- **Challenge**
What are the tip headings in the text below about moving abroad?

All That You Can't Leave Behind
All That You Can’t Leave Behind

Have you ever dreamed of riding a taxi to the airport, rushing to an airline counter (preferably an exotic airline, not a low-cost domestic carrier…) and buying a one-way ticket on the next flight?

While I’m sure it can be done as long as you have one of these platinum credit cards, it is probably a bad idea because moving abroad involves a few more steps than this.

Disclaimer… I am a terrible example and I shouldn’t even be giving people advice. I moved to Canada without a plan and without doing any research whatsoever. My backpack and I just… came and stayed. Happens. Of course, I was in my early twenties and I had no career plans, no money and few responsibilities. When you have nothing to lose, starting a new life abroad is a pretty damn enticing option.

But the world has changed, immigration rules are tighter, and looking back, I think it’s better to be a tad more prepared than I was.

Here are 10 things you should con­sider doing before you move abroad.

Check out the price of retail products online

Recently, I was discussing with @sodhigagan, a prospective immigrant who had questions about life in Canada. As part of his immigration project, he had a brilliant idea—browsing Canadian retailer websites to estimate the cost of living.

Checking out local supermarket flyers (often available online) and retail prices for furniture, electronics, entertainment, etc. is a great way to budget, especially when, like @sodhigagan who is from India, the cost of living will be significantly higher than your home country.

Research the products you may miss and pack them!

Make a list of your favourite everyday products and items, and check if they are available in your new country. If not, pack them!

Of course, you can only carry so much, but having familiar products with you when you first settle can help with the transition (eventually, you will find great local products!). Many people focus on food (it’s not a cliché: many French ship the content of their wine cellar and huge chunks of cheese!) but think outside the fridge. For instance, I often bring my favourite soaps and creams from France.

Organize your paperwork

A few years ago, I was called for jury duty in France because officially, I was still living at my parents’ address—I had never bothered notifying the French administration that I had moved to Canada. Ooops.

You spent months taking care of immigration-related paperwork, but don’t forget your legal existence—and associated rights and responsibilities—in your home country. Don’t go MIA, you will be found!

Make sure your important documents are up to date

If your passport is about to expire, renew it before you leave. It’s much easier than having to deal with your embassy once you are abroad.

My French passport expired two years ago and I still haven’t renewed it because it involves multiple trips in person to the consulate in Toronto. The same goes with your driver’s license, IDs, credit cards, etc.—try to leave with valid paperwork.

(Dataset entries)
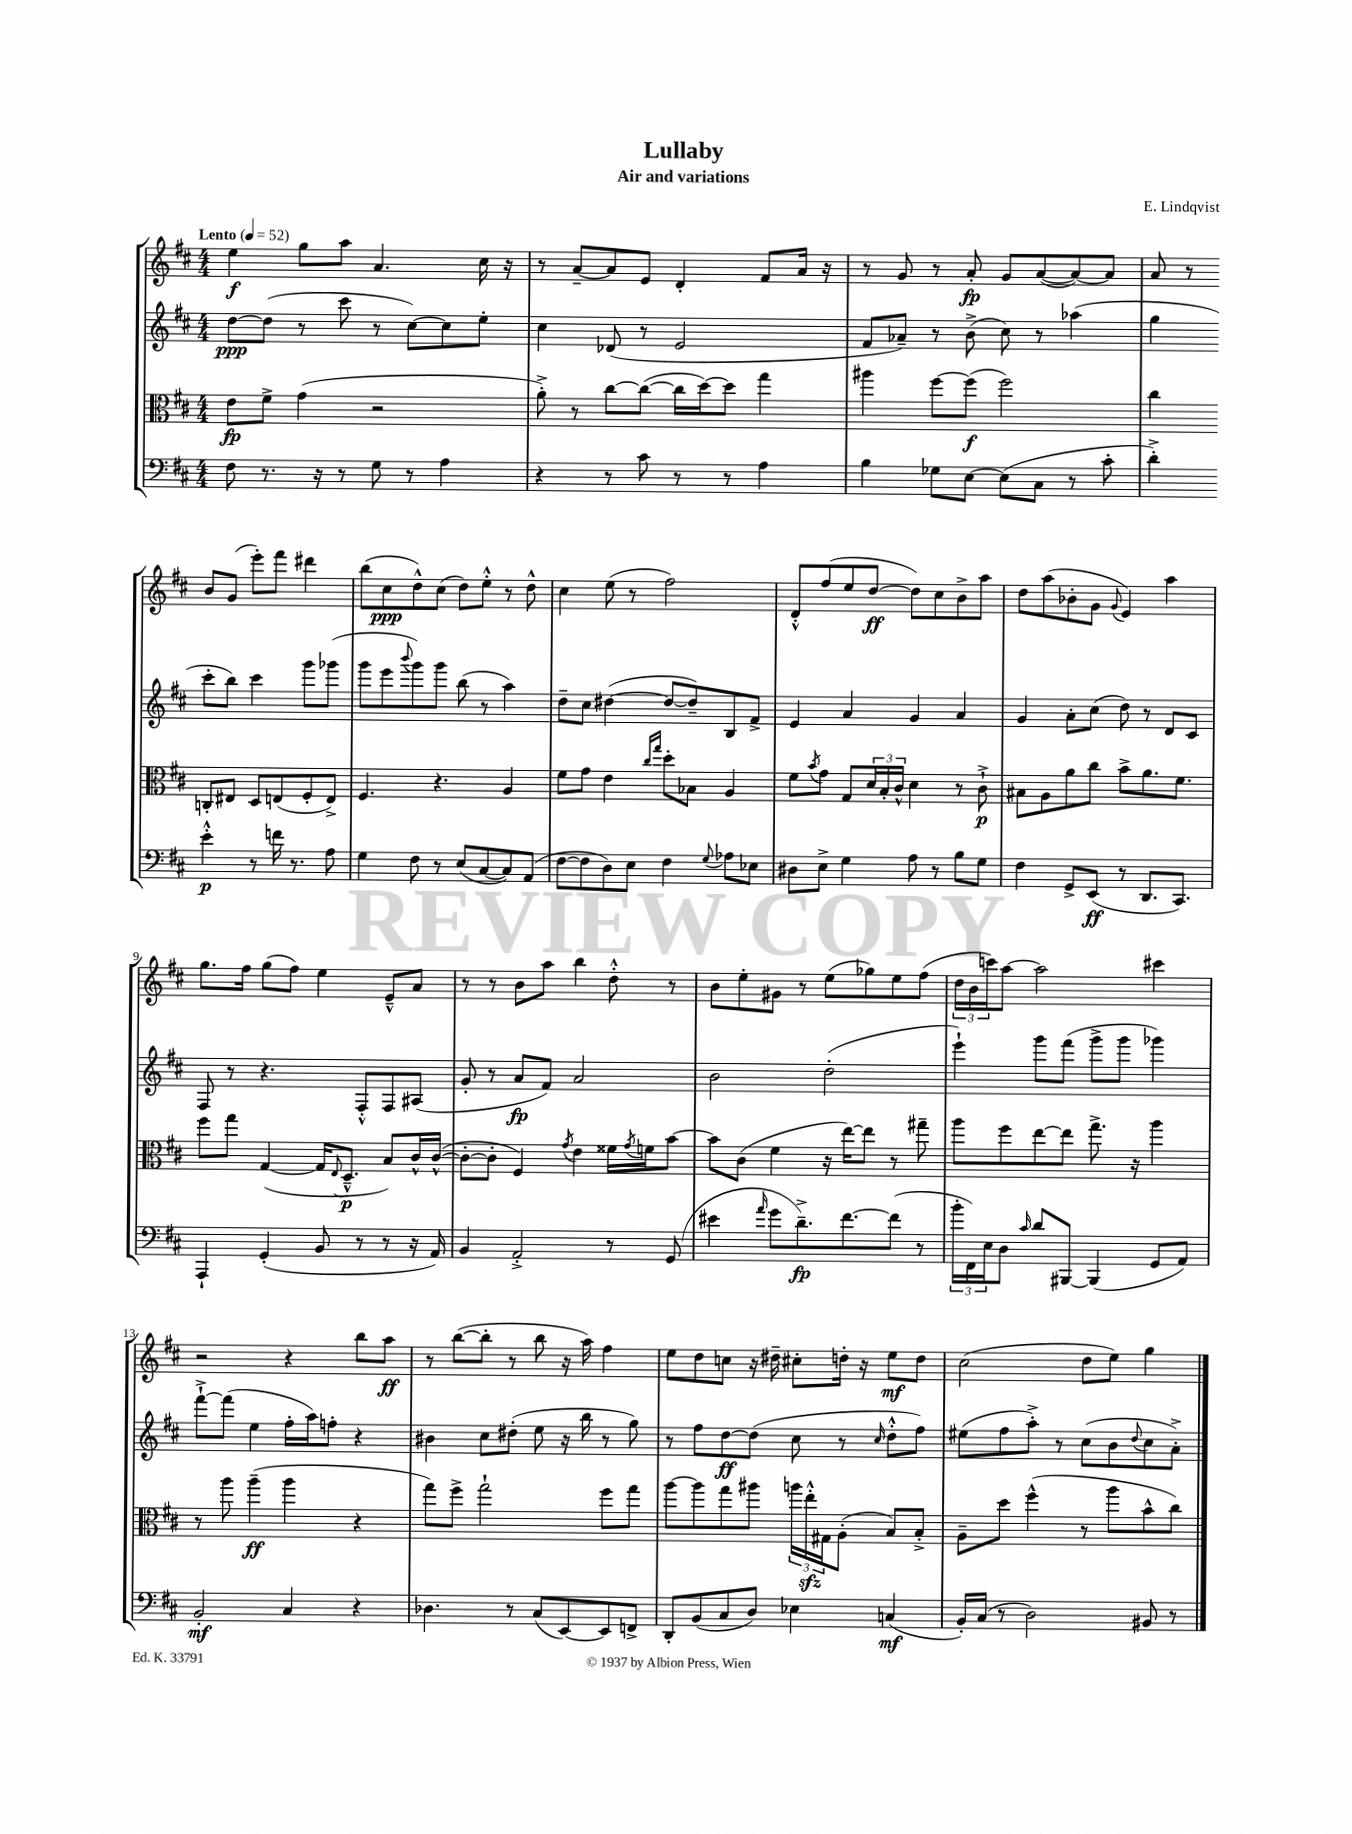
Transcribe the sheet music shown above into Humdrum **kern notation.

**kern	**kern	**kern	**kern
*staff4	*staff3	*staff2	*staff1
*clefF4	*clefC3	*clefG2	*clefG2
*k[f#c#]	*k[f#c#]	*k[f#c#]	*k[f#c#]
*M4/4	*M4/4	*M4/4	*M4/4
*MM52	*MM52	*MM52	*MM52
8F#	8e	[8dd	4ee
8.r	8f#^	(8dd]	.
.	(4g	8r	8gg
16r	.	.	.
8r	.	8ccc#	8aa
8G	2r	8r	4.a
8r	.	[8cc#)	.
4A	.	8cc#]	.
.	.	8ee'	16cc#
.	.	.	16r
=	=	=	=
4r	8a'^)	4cc#	8r
.	8r	.	[8a~
8r	[8cc#	(8d-	8a]
8c#	(8cc#_	8r	8e
8r	16cc#]	2e	4d'
.	[16dd)	.	.
8r	8dd]	.	.
4A	4gg	.	8f#
.	.	.	16a
.	.	.	16r
=	=	=	=
4B	4aa#	8f#	8r
.	.	8a-~)	8g
8G-	[8ff#	8r	8r
[8E	(8ff#]	(8b^	8a'
(8E]	2ff#)	8cc#)	8g
8C#	.	8r	([8a
8r	.	(4aa-	8a_)
8c#'	.	.	8a]
=	=	=	=
4d'^)	4cc#	4gg	8a
.	.	.	8r
4e'^^	8C'	8ccc#'	8b
.	8E#	8bb)	(8g
8r	8D	4ccc#	8eee')
16f	(8E	.	8fff#
8.r	.	.	.
.	8F#'	8ggg	4ddd#
8A	8E^)	(8ggg-	.
=	=	=	=
4G	4.F#	8ggg	(8bb
.	.	8eee	8cc#
.	.	8qqbbb	.
8F#	.	8ggg)	8dd^^)
8r	4.r	8ggg	(8cc#
(8E	.	(8bb	8dd)
[8C#	.	8r	8ee'^^
8C#])	4A	4aa)	8r
(8AA	.	.	8dd^^
=	=	=	=
[8F#	8f#	8dd~	4cc#
8F#]	8g	8cc#	.
8D)	4e	([4dd#	(8ee
8E	.	.	8r
.	16qqcc#	.	.
.	16qqgg	.	.
4F#	8dd'	8dd#_	2ff#)
.	8B-	8dd#~])	.
8qqG	.	.	.
8A-	4A	8B	.
8E-	.	8f#^	.
=	=	=	=
8D#	8f#	4e	8d'^^
.	8qb	.	.
8E^	8g	.	(8ff#
4G	8G	4a	8ee
.	24d	.	[8dd
.	24B'	.	.
.	24c#^^	.	.
8A	4d	4g	8dd])
8r	.	.	8cc#
8B	8r	4a	8b^
8G	8c#`^	.	8aa
=	=	=	=
4F#	8B#	4g	8dd
.	8A	.	(8aa
8GG^	8a	8a'	8b-'
(8EE	8cc#	(8cc#	8g
.	.	.	8qqg
8r	8b^	8dd)	4e)
8.DD	8.a	8r	.
.	.	8d	4aa
8.CC#)	8.f#	.	.
.	.	8c#	.
=	=	=	=
4AAA`	8ff#	8F#	8.gg
.	8gg	8r	.
.	.	.	16ff#
(4GG'	([4G	4.r	(8gg
.	.	.	8ff#)
8BB	16G]	.	4ee
.	8qqE	.	.
.	8.D~^^	.	.
8r	.	8F#'^^	.
8r	8B)	8F#	8e~^^
16r	16c#^^	(8A#	8a
16AA)	([16c#^^	.	.
=	=	=	=
4BB	8c#'_	8g'	8r
.	8c#']	8r	8r
2AA'^	4F#)	8a	8b
.	.	8f#)	8aa
.	8qg	.	.
.	4e	2a	4bb
8r	16f##	.	8dd'^^
.	8qg	.	.
.	16f	.	.
(8GG	[8b	.	8r
=	=	=	=
4e#	8b]	2b	8b
.	(8c#	.	8ee'
16qqa	.	.	.
8g	4f#	.	8g#
8.d~^)	.	.	8r
.	16r	(2dd'	(8ee
[8.f#	[16ee)	.	.
.	8ee]	.	8gg-)
(8f#]	8r	.	8ee
8r	8gg#~	.	(8ff#
=	=	=	=
24b'	8aa	4eee`)	24dd
24FF#)	.	.	24b
24E	.	.	24ccc)
8D	8ff#	.	[8aa
16qqc#	.	.	.
8d	[8ee	8ggg	2aa]
[8BBB#	8ee]	(8fff#	.
(4BBB#]	8.gg^	8ggg^	.
.	.	8ggg	.
.	16r	.	.
8GG	4aa	4ggg-)	4ccc#
8AA)	.	.	.
=	=	=	=
2BB'	8r	[8fff#`^	2r
.	8aa	(8fff#]	.
.	(4aa~	4ee	.
4C#	4aa	16ff#'	4r
.	.	16aa)	.
.	.	8ff'	.
4r	4r	4r	8bb
.	.	.	8aa
=	=	=	=
4.D-	8gg)	4b#	8r
.	8ff#^	.	([8bb
.	2gg`	8cc#	8bb']
8r	.	(8dd#'	8r
(8C#	.	8ee	8bb
[8EE)	.	16r	16r
.	.	16bb	16aa)
8EE]	8ff#	8r	4ff#
8FF^	8gg	8gg)	.
=	=	=	=
8DD'	[8aa	8r	8ee
(8BB	8aa]	8ff#	8dd
8C#	8gg	[8dd	8cc
8D)	8aa#	(8dd]	16r
.	.	.	16dd#~
4E-	24aa	8cc#	8cc#'
.	24ee'^^	.	.
.	24G#	.	.
.	(8A'	8r	16dd'
.	.	.	16r
.	.	16qqcc#	.
(4C	8B)	8dd'^^	8ee
.	8B'^	8ff#)	8dd
=	=	=	=
16BB')	8A~	(8ee#	(2cc#
(16C#	.	.	.
8r	8dd	8ff#	.
2D)	(4ff#^^	8aa'^)	.
.	.	8r	.
.	8r	(8cc#	8dd
.	8aa	8b	8ee)
.	.	8qqdd	.
8BB#	8b^^	8cc#	4gg
8r	8cc#)	8a'^)	.
==	==	==	==
*-	*-	*-	*-
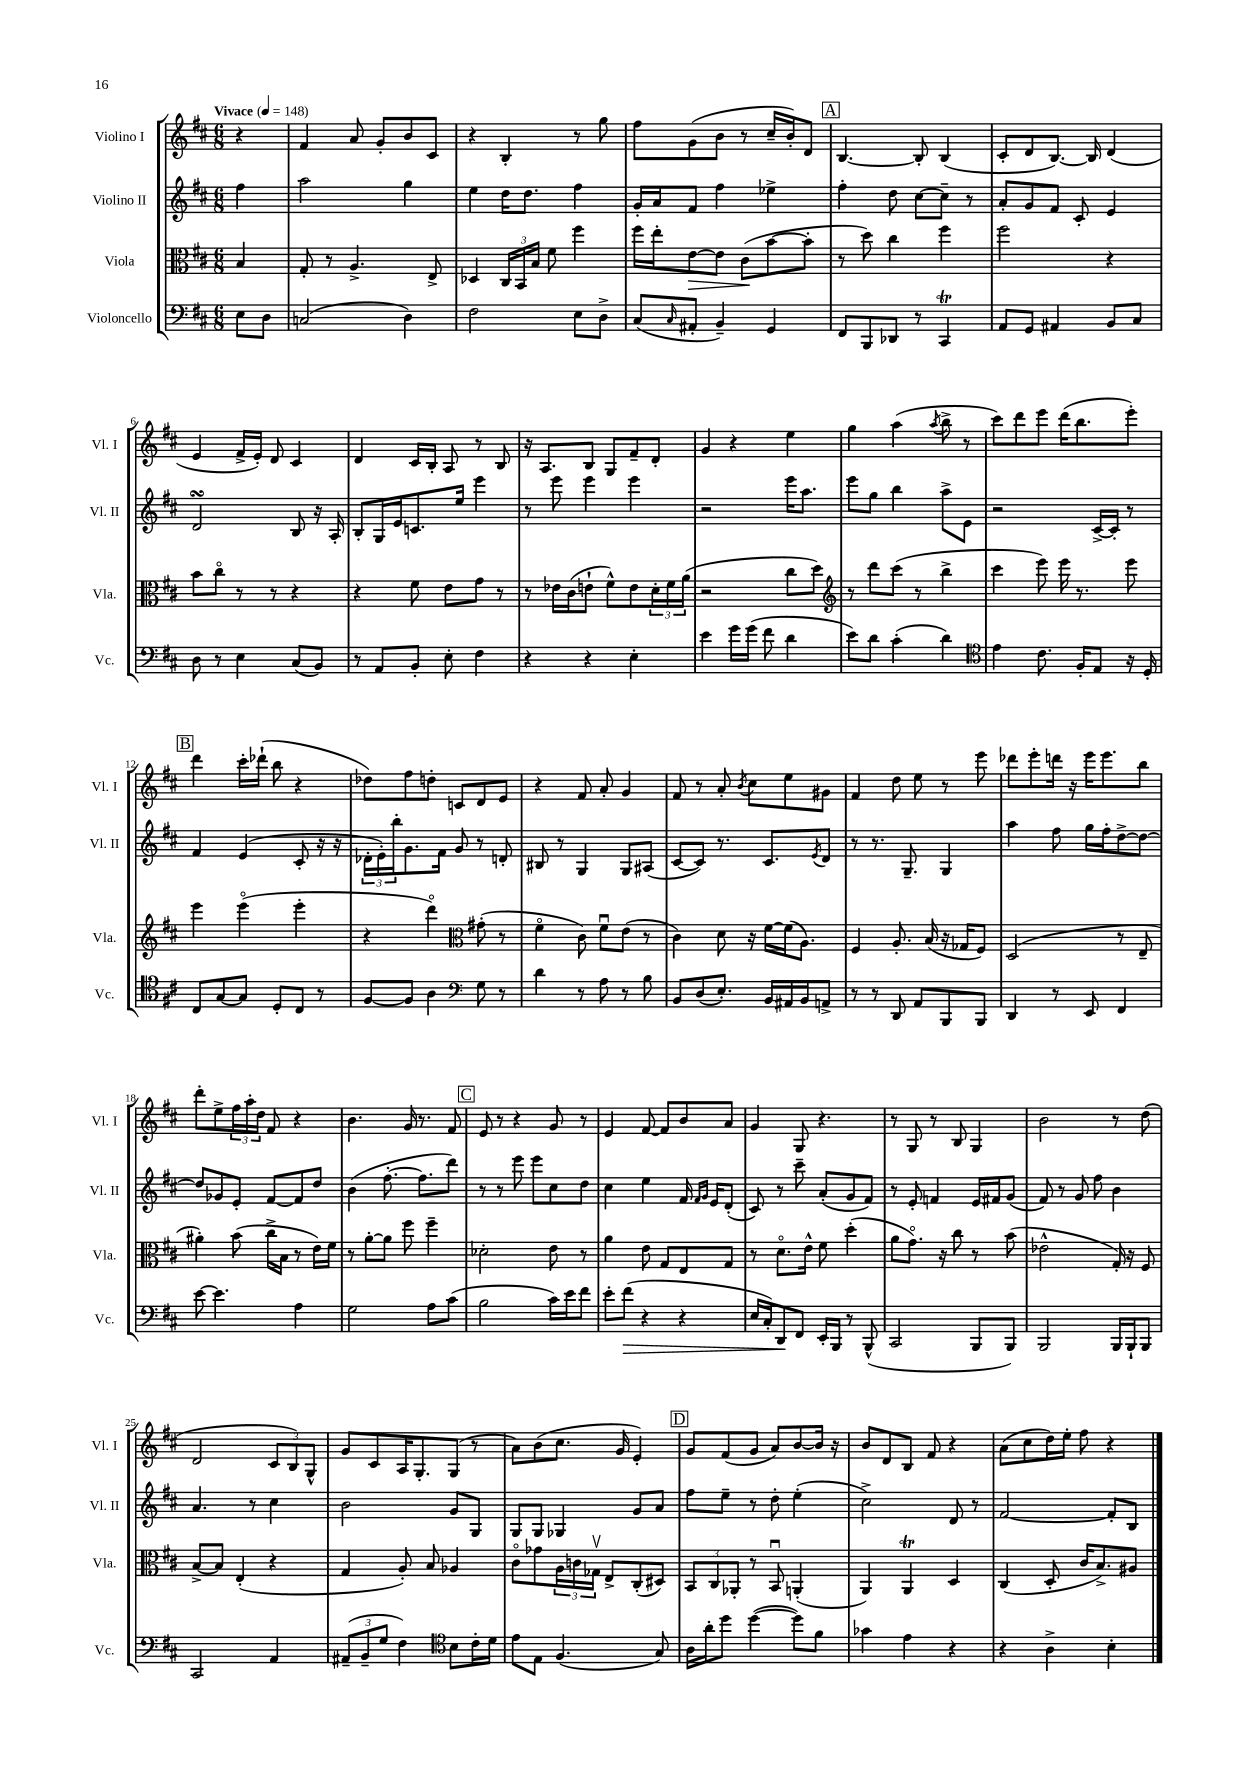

- **Solution to this exercise**
- Check out the price of retail products online
- Research the products you may miss and pack them!
- Organize your paperwork
- Make sure your important documents are up to date